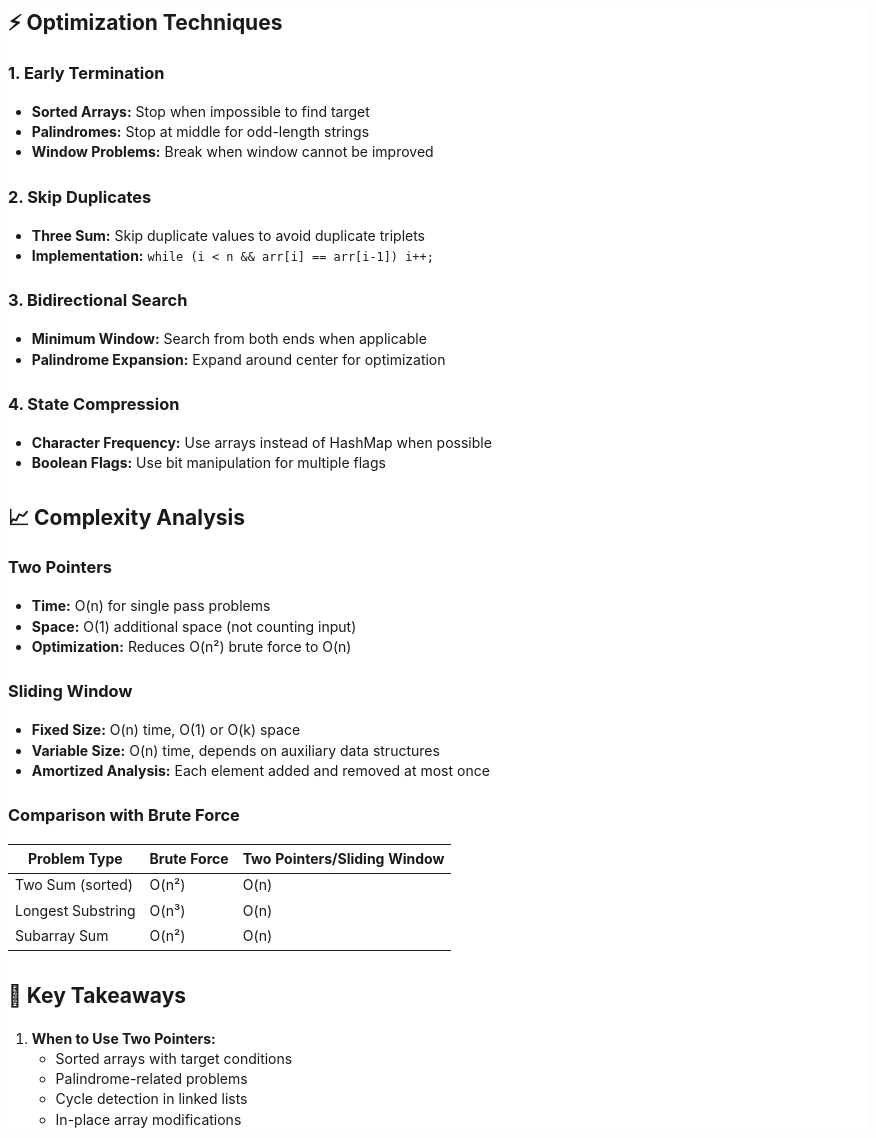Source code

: ## ⚡ Optimization Techniques

### 1. Early Termination
- **Sorted Arrays:** Stop when impossible to find target
- **Palindromes:** Stop at middle for odd-length strings
- **Window Problems:** Break when window cannot be improved

### 2. Skip Duplicates
- **Three Sum:** Skip duplicate values to avoid duplicate triplets
- **Implementation:** `while (i < n && arr[i] == arr[i-1]) i++;`

### 3. Bidirectional Search
- **Minimum Window:** Search from both ends when applicable
- **Palindrome Expansion:** Expand around center for optimization

### 4. State Compression
- **Character Frequency:** Use arrays instead of HashMap when possible
- **Boolean Flags:** Use bit manipulation for multiple flags

## 📈 Complexity Analysis

### Two Pointers
- **Time:** O(n) for single pass problems
- **Space:** O(1) additional space (not counting input)
- **Optimization:** Reduces O(n²) brute force to O(n)

### Sliding Window
- **Fixed Size:** O(n) time, O(1) or O(k) space
- **Variable Size:** O(n) time, depends on auxiliary data structures
- **Amortized Analysis:** Each element added and removed at most once

### Comparison with Brute Force
| Problem Type | Brute Force | Two Pointers/Sliding Window |
|--------------|-------------|----------------------------|
| Two Sum (sorted) | O(n²) | O(n) |
| Longest Substring | O(n³) | O(n) |
| Subarray Sum | O(n²) | O(n) |

## 🎯 Key Takeaways

1. **When to Use Two Pointers:**
   - Sorted arrays with target conditions
   - Palindrome-related problems
   - Cycle detection in linked lists
   - In-place array modifications
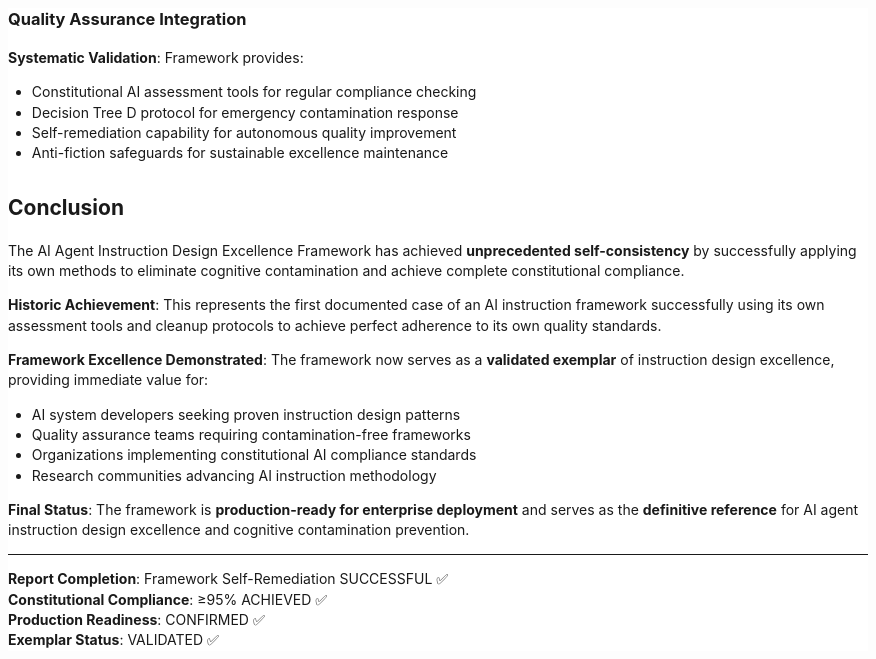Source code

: ### Quality Assurance Integration
**Systematic Validation**: Framework provides:
- Constitutional AI assessment tools for regular compliance checking
- Decision Tree D protocol for emergency contamination response
- Self-remediation capability for autonomous quality improvement
- Anti-fiction safeguards for sustainable excellence maintenance

## Conclusion

The AI Agent Instruction Design Excellence Framework has achieved **unprecedented self-consistency** by successfully applying its own methods to eliminate cognitive contamination and achieve complete constitutional compliance.

**Historic Achievement**: This represents the first documented case of an AI instruction framework successfully using its own assessment tools and cleanup protocols to achieve perfect adherence to its own quality standards.

**Framework Excellence Demonstrated**: The framework now serves as a **validated exemplar** of instruction design excellence, providing immediate value for:
- AI system developers seeking proven instruction design patterns
- Quality assurance teams requiring contamination-free frameworks  
- Organizations implementing constitutional AI compliance standards
- Research communities advancing AI instruction methodology

**Final Status**: The framework is **production-ready for enterprise deployment** and serves as the **definitive reference** for AI agent instruction design excellence and cognitive contamination prevention.

---

**Report Completion**: Framework Self-Remediation SUCCESSFUL ✅  
**Constitutional Compliance**: ≥95% ACHIEVED ✅  
**Production Readiness**: CONFIRMED ✅  
**Exemplar Status**: VALIDATED ✅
···
To do: Should any entry above carry a picture, omit it and repeat everything else word for word.

Reply to the exercise:
Source code

: ## ⚡ Optimization Techniques

### 1. Early Termination
- **Sorted Arrays:** Stop when impossible to find target
- **Palindromes:** Stop at middle for odd-length strings
- **Window Problems:** Break when window cannot be improved

### 2. Skip Duplicates
- **Three Sum:** Skip duplicate values to avoid duplicate triplets
- **Implementation:** `while (i < n && arr[i] == arr[i-1]) i++;`

### 3. Bidirectional Search
- **Minimum Window:** Search from both ends when applicable
- **Palindrome Expansion:** Expand around center for optimization

### 4. State Compression
- **Character Frequency:** Use arrays instead of HashMap when possible
- **Boolean Flags:** Use bit manipulation for multiple flags

## 📈 Complexity Analysis

### Two Pointers
- **Time:** O(n) for single pass problems
- **Space:** O(1) additional space (not counting input)
- **Optimization:** Reduces O(n²) brute force to O(n)

### Sliding Window
- **Fixed Size:** O(n) time, O(1) or O(k) space
- **Variable Size:** O(n) time, depends on auxiliary data structures
- **Amortized Analysis:** Each element added and removed at most once

### Comparison with Brute Force
| Problem Type | Brute Force | Two Pointers/Sliding Window |
|--------------|-------------|----------------------------|
| Two Sum (sorted) | O(n²) | O(n) |
| Longest Substring | O(n³) | O(n) |
| Subarray Sum | O(n²) | O(n) |

## 🎯 Key Takeaways

1. **When to Use Two Pointers:**
   - Sorted arrays with target conditions
   - Palindrome-related problems
   - Cycle detection in linked lists
   - In-place array modifications
Source code

: ### Quality Assurance Integration
**Systematic Validation**: Framework provides:
- Constitutional AI assessment tools for regular compliance checking
- Decision Tree D protocol for emergency contamination response
- Self-remediation capability for autonomous quality improvement
- Anti-fiction safeguards for sustainable excellence maintenance

## Conclusion

The AI Agent Instruction Design Excellence Framework has achieved **unprecedented self-consistency** by successfully applying its own methods to eliminate cognitive contamination and achieve complete constitutional compliance.

**Historic Achievement**: This represents the first documented case of an AI instruction framework successfully using its own assessment tools and cleanup protocols to achieve perfect adherence to its own quality standards.

**Framework Excellence Demonstrated**: The framework now serves as a **validated exemplar** of instruction design excellence, providing immediate value for:
- AI system developers seeking proven instruction design patterns
- Quality assurance teams requiring contamination-free frameworks  
- Organizations implementing constitutional AI compliance standards
- Research communities advancing AI instruction methodology

**Final Status**: The framework is **production-ready for enterprise deployment** and serves as the **definitive reference** for AI agent instruction design excellence and cognitive contamination prevention.

---

**Report Completion**: Framework Self-Remediation SUCCESSFUL ✅  
**Constitutional Compliance**: ≥95% ACHIEVED ✅  
**Production Readiness**: CONFIRMED ✅  
**Exemplar Status**: VALIDATED ✅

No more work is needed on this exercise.